**Work required**
Every line below that holds the string "thumb" should be copied.

--- Available records ---

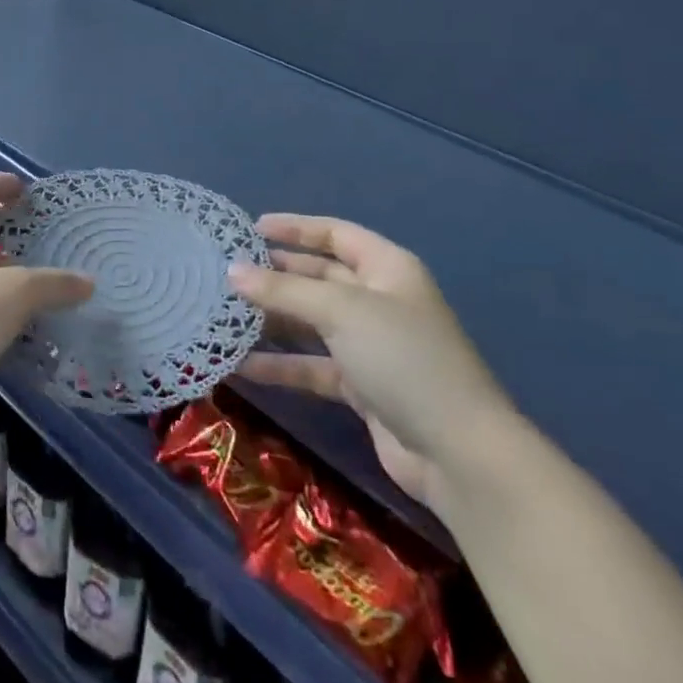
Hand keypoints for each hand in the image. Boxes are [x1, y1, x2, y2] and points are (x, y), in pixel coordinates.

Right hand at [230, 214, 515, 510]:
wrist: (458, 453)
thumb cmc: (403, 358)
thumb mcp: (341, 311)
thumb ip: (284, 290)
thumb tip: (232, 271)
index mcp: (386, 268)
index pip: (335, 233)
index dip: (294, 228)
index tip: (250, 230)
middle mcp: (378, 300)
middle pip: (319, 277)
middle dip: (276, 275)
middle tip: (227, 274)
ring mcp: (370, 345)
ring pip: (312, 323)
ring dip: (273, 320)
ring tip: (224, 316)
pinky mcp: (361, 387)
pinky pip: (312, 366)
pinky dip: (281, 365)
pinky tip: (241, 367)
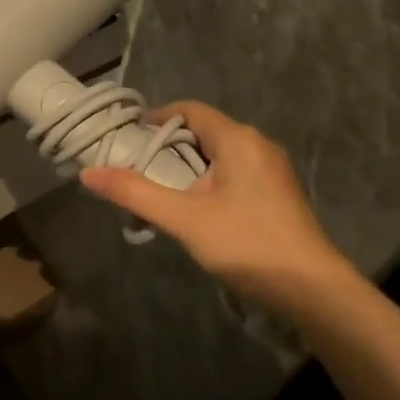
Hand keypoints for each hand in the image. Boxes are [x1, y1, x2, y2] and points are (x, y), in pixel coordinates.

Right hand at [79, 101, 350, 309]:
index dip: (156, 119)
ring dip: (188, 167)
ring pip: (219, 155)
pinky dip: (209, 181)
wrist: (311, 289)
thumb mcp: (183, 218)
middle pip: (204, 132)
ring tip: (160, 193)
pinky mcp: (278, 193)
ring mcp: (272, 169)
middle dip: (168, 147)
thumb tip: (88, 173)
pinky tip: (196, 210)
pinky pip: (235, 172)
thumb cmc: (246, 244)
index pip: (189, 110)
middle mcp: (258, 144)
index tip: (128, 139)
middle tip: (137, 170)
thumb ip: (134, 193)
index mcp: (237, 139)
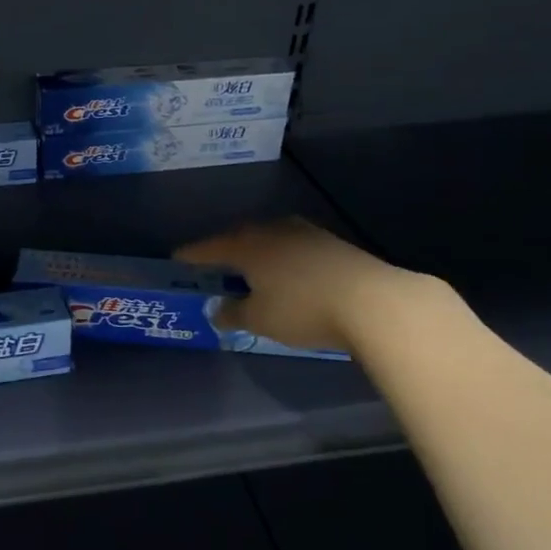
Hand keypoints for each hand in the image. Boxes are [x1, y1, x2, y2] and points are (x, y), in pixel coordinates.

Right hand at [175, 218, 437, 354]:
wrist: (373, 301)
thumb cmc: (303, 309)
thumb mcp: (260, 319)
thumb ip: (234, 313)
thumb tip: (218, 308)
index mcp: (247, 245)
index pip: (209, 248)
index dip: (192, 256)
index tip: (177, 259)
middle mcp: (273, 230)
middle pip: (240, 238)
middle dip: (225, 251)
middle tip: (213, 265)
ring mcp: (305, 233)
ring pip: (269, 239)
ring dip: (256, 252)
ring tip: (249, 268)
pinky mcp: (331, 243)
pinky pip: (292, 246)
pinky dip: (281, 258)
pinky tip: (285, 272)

---
--- Available records ---

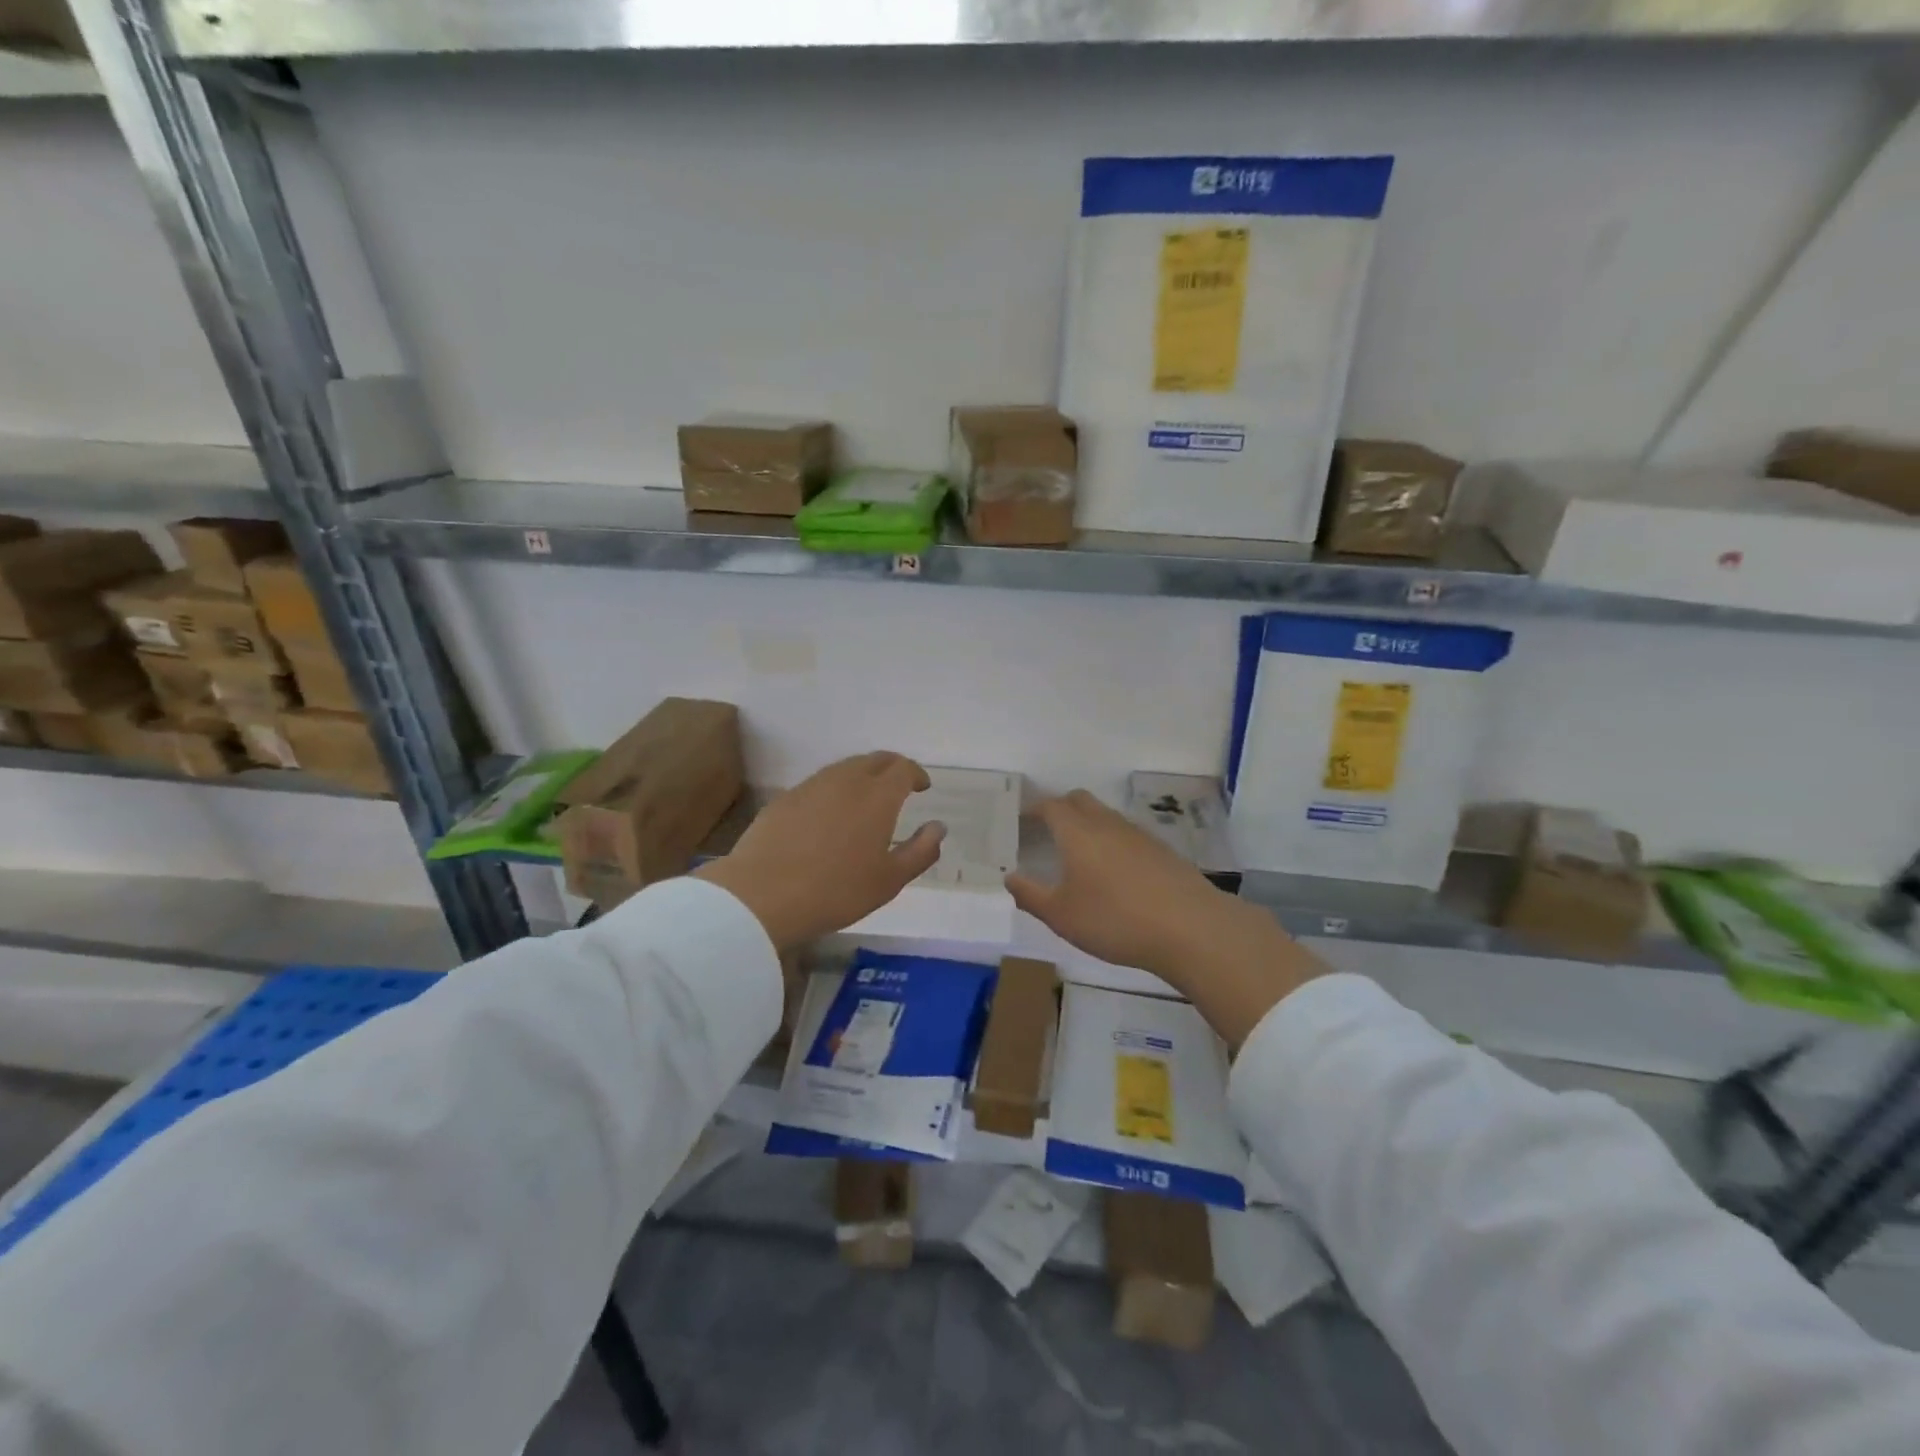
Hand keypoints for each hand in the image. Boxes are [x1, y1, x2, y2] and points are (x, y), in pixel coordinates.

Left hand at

---

**Written answer**
thumb cmc: (403, 358)
thumb mcp: (341, 311)
thumb ip: (284, 290)
thumb tip: (232, 271)
thumb mcp: (183, 218)
thumb tip: (88, 173)
thumb cmc: (246, 244)
thumb ip: (134, 193)
thumb cmc: (303, 309)
thumb mcp: (260, 319)
thumb ip: (234, 313)
thumb tip: (218, 308)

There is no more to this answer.